Personal web spider
Ngân sách $100-600 USD
Job Description:
I'd like to have a basic 'personal search spider' created. It would be used to help me manage academic research work. It should have the ability to:
1. Accept and store a history of search terms (one or a few words).
2. Be set-up to search the web for the search terms entered, by:
a. Executing searches in Google, and then looking at the first n (set by user) sites that match - and then saving those sites that match (AND contain the key words) in a table/XML results file.
b. By looking within folders (previously defined) and their sub-folders on the users local hard drive - and then saving those documents that either contain the search words in their names OR within the documents themselves (ie: TXT, DOC, RTF) in a table/XML results file.

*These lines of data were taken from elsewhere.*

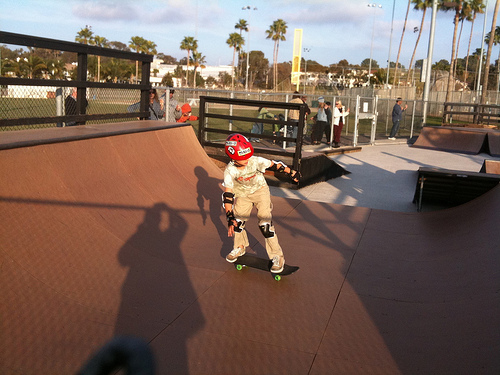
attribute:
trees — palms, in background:
[85, 24, 494, 83]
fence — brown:
[4, 31, 164, 125]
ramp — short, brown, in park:
[7, 97, 204, 266]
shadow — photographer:
[102, 155, 190, 363]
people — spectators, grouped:
[135, 98, 375, 144]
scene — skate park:
[6, 4, 481, 372]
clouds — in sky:
[76, 1, 302, 28]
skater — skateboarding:
[191, 136, 295, 302]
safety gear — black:
[217, 166, 277, 241]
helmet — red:
[212, 117, 244, 180]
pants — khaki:
[235, 176, 294, 261]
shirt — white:
[223, 152, 290, 207]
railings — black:
[1, 55, 142, 125]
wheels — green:
[216, 262, 280, 286]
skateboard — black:
[241, 241, 296, 282]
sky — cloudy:
[17, 5, 434, 41]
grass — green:
[182, 107, 318, 131]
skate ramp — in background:
[400, 71, 498, 177]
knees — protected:
[213, 210, 270, 250]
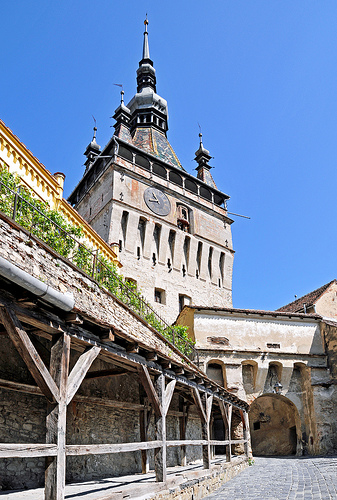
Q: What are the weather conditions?
A: It is clear.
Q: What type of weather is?
A: It is clear.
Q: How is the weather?
A: It is clear.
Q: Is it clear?
A: Yes, it is clear.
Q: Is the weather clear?
A: Yes, it is clear.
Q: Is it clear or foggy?
A: It is clear.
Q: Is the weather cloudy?
A: No, it is clear.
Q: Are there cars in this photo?
A: No, there are no cars.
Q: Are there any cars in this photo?
A: No, there are no cars.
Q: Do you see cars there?
A: No, there are no cars.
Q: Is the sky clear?
A: Yes, the sky is clear.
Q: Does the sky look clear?
A: Yes, the sky is clear.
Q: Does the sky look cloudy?
A: No, the sky is clear.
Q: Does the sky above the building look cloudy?
A: No, the sky is clear.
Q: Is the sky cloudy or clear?
A: The sky is clear.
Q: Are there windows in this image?
A: Yes, there is a window.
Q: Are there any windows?
A: Yes, there is a window.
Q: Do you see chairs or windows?
A: Yes, there is a window.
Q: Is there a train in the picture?
A: No, there are no trains.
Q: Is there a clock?
A: Yes, there is a clock.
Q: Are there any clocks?
A: Yes, there is a clock.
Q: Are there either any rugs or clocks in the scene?
A: Yes, there is a clock.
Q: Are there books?
A: No, there are no books.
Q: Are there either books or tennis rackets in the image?
A: No, there are no books or tennis rackets.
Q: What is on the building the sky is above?
A: The clock is on the building.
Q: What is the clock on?
A: The clock is on the building.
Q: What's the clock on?
A: The clock is on the building.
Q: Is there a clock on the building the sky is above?
A: Yes, there is a clock on the building.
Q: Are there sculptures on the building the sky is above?
A: No, there is a clock on the building.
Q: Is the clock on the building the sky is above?
A: Yes, the clock is on the building.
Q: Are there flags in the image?
A: Yes, there is a flag.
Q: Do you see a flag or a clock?
A: Yes, there is a flag.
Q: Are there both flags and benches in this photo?
A: No, there is a flag but no benches.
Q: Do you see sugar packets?
A: No, there are no sugar packets.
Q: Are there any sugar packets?
A: No, there are no sugar packets.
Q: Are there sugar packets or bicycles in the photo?
A: No, there are no sugar packets or bicycles.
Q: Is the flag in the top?
A: Yes, the flag is in the top of the image.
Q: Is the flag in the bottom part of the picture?
A: No, the flag is in the top of the image.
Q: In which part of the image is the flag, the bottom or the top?
A: The flag is in the top of the image.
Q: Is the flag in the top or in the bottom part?
A: The flag is in the top of the image.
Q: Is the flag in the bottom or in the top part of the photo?
A: The flag is in the top of the image.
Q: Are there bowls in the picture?
A: No, there are no bowls.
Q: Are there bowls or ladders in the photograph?
A: No, there are no bowls or ladders.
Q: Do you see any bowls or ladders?
A: No, there are no bowls or ladders.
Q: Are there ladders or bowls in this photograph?
A: No, there are no bowls or ladders.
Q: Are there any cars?
A: No, there are no cars.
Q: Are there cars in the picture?
A: No, there are no cars.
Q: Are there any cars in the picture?
A: No, there are no cars.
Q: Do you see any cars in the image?
A: No, there are no cars.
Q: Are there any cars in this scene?
A: No, there are no cars.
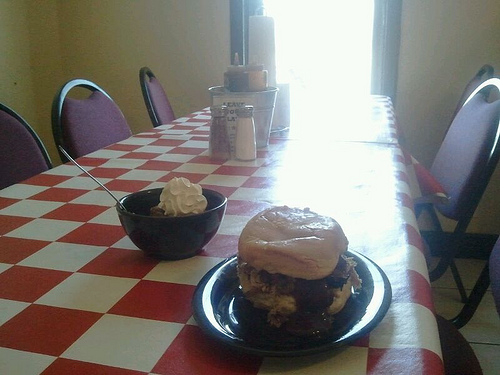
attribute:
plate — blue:
[190, 324, 347, 343]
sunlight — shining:
[284, 77, 393, 267]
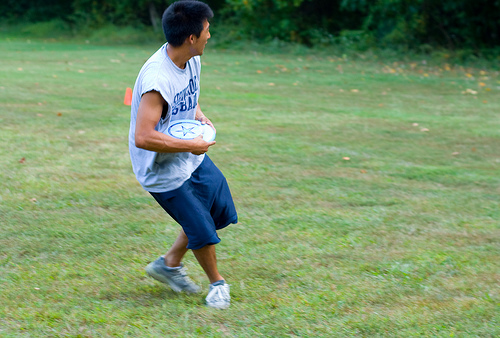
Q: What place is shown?
A: It is a park.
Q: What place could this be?
A: It is a park.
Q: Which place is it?
A: It is a park.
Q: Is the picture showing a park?
A: Yes, it is showing a park.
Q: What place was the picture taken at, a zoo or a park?
A: It was taken at a park.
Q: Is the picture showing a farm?
A: No, the picture is showing a park.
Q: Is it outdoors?
A: Yes, it is outdoors.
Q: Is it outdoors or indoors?
A: It is outdoors.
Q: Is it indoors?
A: No, it is outdoors.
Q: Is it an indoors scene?
A: No, it is outdoors.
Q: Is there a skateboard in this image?
A: No, there are no skateboards.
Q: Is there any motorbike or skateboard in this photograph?
A: No, there are no skateboards or motorcycles.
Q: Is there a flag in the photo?
A: Yes, there is a flag.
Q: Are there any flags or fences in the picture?
A: Yes, there is a flag.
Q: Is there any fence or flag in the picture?
A: Yes, there is a flag.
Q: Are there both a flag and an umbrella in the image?
A: No, there is a flag but no umbrellas.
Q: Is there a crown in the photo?
A: No, there are no crowns.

c. Ideally (optional), the system should be able to look for changes/additions in specified blogs that are new entries AND match the search terms, adding these entries to the table/XML results file.
d. AND, Ideally (optional), the system should be able to look for updates/changes in colleague's MySpace or FaceBook pages. These changes may or not have to match the search terms. It's just nice to have all of the information I would research, or look up, updated in one place.
3. During the search process, it should flag or somehow mark sites or documents that are new or have been recently changed (not sure how to determine that). These marks should be saved with the entries in the table/XML results file.
4. The software should have a simple interface, and be able to display its status (searching, idle, or ??) when it is running.
When bidding, PLEASE let me know if you can or can't do #2.c. and #2.d, which are optional, above.
Finally, multi-threaded solutions would be nice.
## Deliverables
1) Complete and fully-functional working program(s) in executable form as well as complete source code of all work done.
2) Deliverables must be in ready-to-run condition, as follows (depending on the nature of the deliverables):
a) For web sites or other server-side deliverables intended to only ever exist in one place in the Buyer's environment--Deliverables must be installed by the Seller in ready-to-run condition in the Buyer's environment.
b) For all others including desktop software or software the buyer intends to distribute: A software installation package that will install the software in ready-to-run condition on the platform(s) specified in this bid request.
3) All deliverables will be considered "work made for hire" under U.S. Copyright law. Buyer will receive exclusive and complete copyrights to all work purchased. (No GPL, GNU, 3rd party components, etc. unless all copyright ramifications are explained AND AGREED TO by the buyer on the site per the coder's Seller Legal Agreement).
## Platform
This spider would run on a user's local computer (as a stand-alone app or as a browser plug-in), and needs to be written in Java or C++ or Flash.